RAWALPINDI, Oct 29: The global food crisis has rendered nearly one billion people worldwide hungry, an independent UN expert said urging the issue to be viewed by governments through the lens of human rights.

Prices have dropped around the world, but “the crisis is still with us,” cautioned Olivier De Schutter, the special rapporteur on the right to food, noting that the number of hungry has grown significantly as a result. The “real problem of hunger” is not linked to inadequate food supplies, but rather that many people lack the purchasing power to buy available food, he pointed out.

In a report submitted to the Human Rights Council, he said the increase in prices of food commodities on international markets has had a severe negative impact on the right to food of the poorest households, who are net food buyers, with particularly damaging consequences in countries where there are either no social safety nets in place or the ones that exist are, too, weak to withstand the shock.

The increase will not benefit many small-holders, either as they face steep rises in costs or lack the infrastructure and support they need to increase food supply.

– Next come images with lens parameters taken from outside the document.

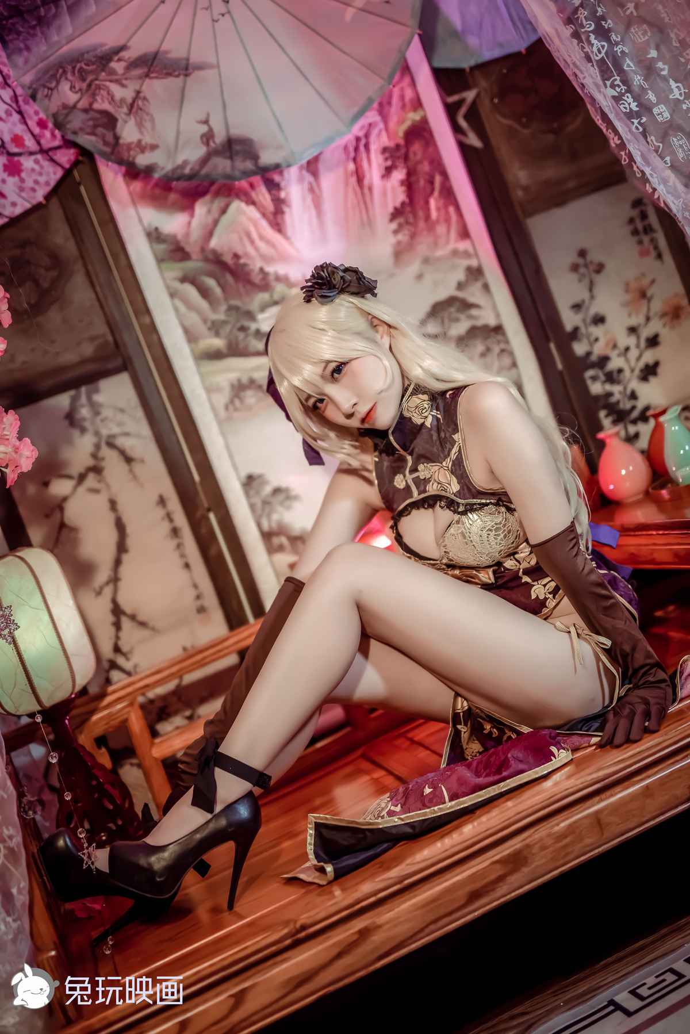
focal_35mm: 50
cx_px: 345
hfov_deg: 27.0
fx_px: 1436
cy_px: 517
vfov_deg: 39.6
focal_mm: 50
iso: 100
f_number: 1.4
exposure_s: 1/800
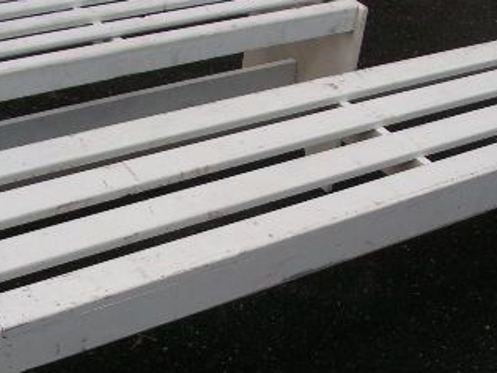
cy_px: 236
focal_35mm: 73
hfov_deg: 26.7
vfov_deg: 20.1
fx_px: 1048
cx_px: 256
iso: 64
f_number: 3.2
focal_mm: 6
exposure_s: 1/400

Mr Schutter highlighted the impact of the choices to be made on the right to food, placing them in the framework of states’ obligations domestically and internationally. He suggested that a human rights framework should be adopted in order both to identify the measures needed to respond to the new situation created by the surge in prices and to guide their implementation.

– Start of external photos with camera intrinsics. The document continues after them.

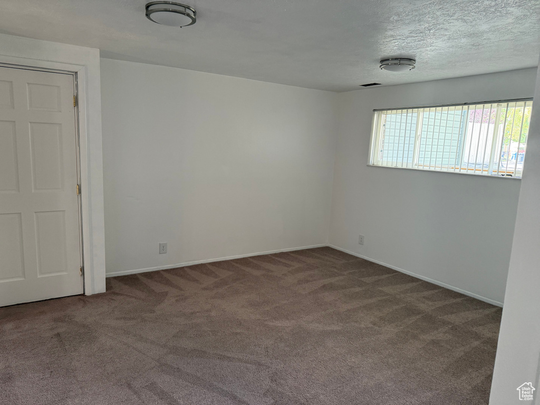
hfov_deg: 71.6
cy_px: 202
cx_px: 270
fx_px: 374
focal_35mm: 24
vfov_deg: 56.8
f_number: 1.78
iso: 250
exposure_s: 1/60
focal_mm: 6.76
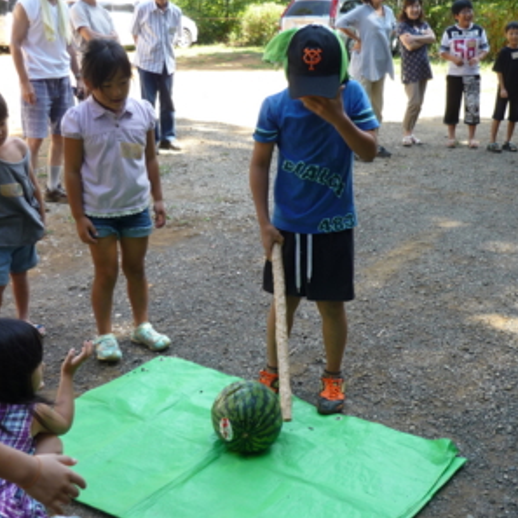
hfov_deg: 38.3
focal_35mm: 44
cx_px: 284
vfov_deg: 38.3
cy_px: 260
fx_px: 745
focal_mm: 5.5
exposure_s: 1/125
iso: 100
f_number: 2.8
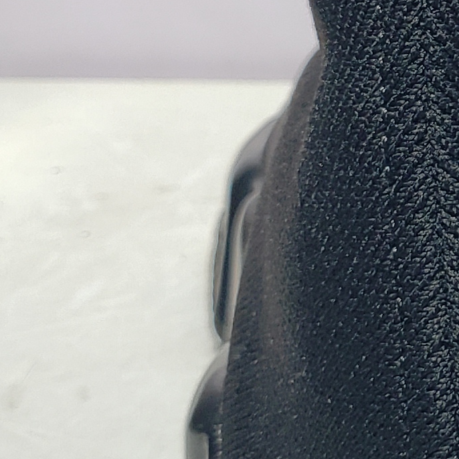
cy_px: 89
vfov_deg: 12.9
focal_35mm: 135
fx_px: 2025
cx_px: 810
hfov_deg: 12.0
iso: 50
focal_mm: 4.3
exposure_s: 1/242
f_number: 1.5
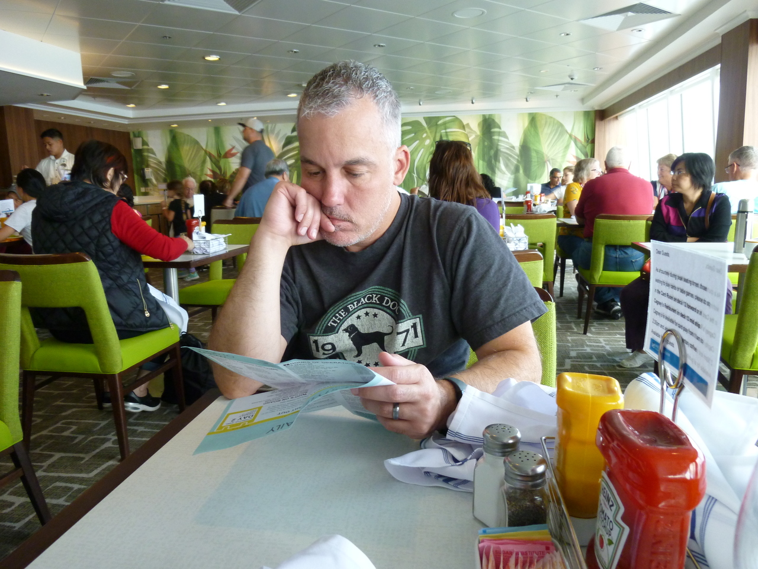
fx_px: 547
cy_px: 284
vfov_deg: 54.9
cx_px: 379
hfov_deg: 69.4
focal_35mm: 25
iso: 250
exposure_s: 1/30
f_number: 3.3
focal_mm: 4.5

If a new global partnership for agriculture and food is to emerge from the current crisis, it is crucial to ensure that this partnership does not simply seek to boost supply by promoting technology-driven recipes, but also empowers those who are hungry and malnourished and whose livelihoods may be threatened precisely by this renewed interest in encouraging agricultural production.

He called upon the Human Rights Council to continue monitoring the initiatives adopted by governments, the private sector and international agencies, in reaction to the global food crisis, and contribute to the discussion of any future global partnership for agriculture and food, ensuring that it includes attention to its human rights dimensions and that it is based on an effective participation of rights-holders.

The council should encourage states to build national strategies for the realisation of the right to adequate food, which should include mapping of the food insecure, adoption of relevant legislation and policies with a right-to-food framework, establishment of mechanisms to ensure accountability so that rights-holders are able to claim their right to food.

The impact of the increase of food prices on international markets has been severe on net food buyers in countries in which the consumers are insufficiently insulated from such impacts.

Particularly, at risk are the landless labourers and the urban poor. But among the losers are also a large number of smallholders, themselves net food buyers, and who are unable to benefit from the increase in prices on the international markets.

As part of their national strategies, states should adopt a framework legislation ensuring that the right to food is justifiable before national courts or that other forms of redress are available, so that in situations such as the current one, when the prices of food undergo a sudden increase, the other branches of government will not be allowed to remain passive, and so that, in the adoption of measures aimed at realising the right to food, any discrimination in access to food or means for its procurement will be effectively prohibited.

There are approximately 500 million small-holder households, totalling 1.5 billion people, living on two hectares of land or less. Many are facing an unprecedented increase in the price of inputs, as a result of the increase of the price of oil and, for livestock farmers, of crops, at the very same moment that, as net food buyers, they are spending larger amounts of their budgets on food.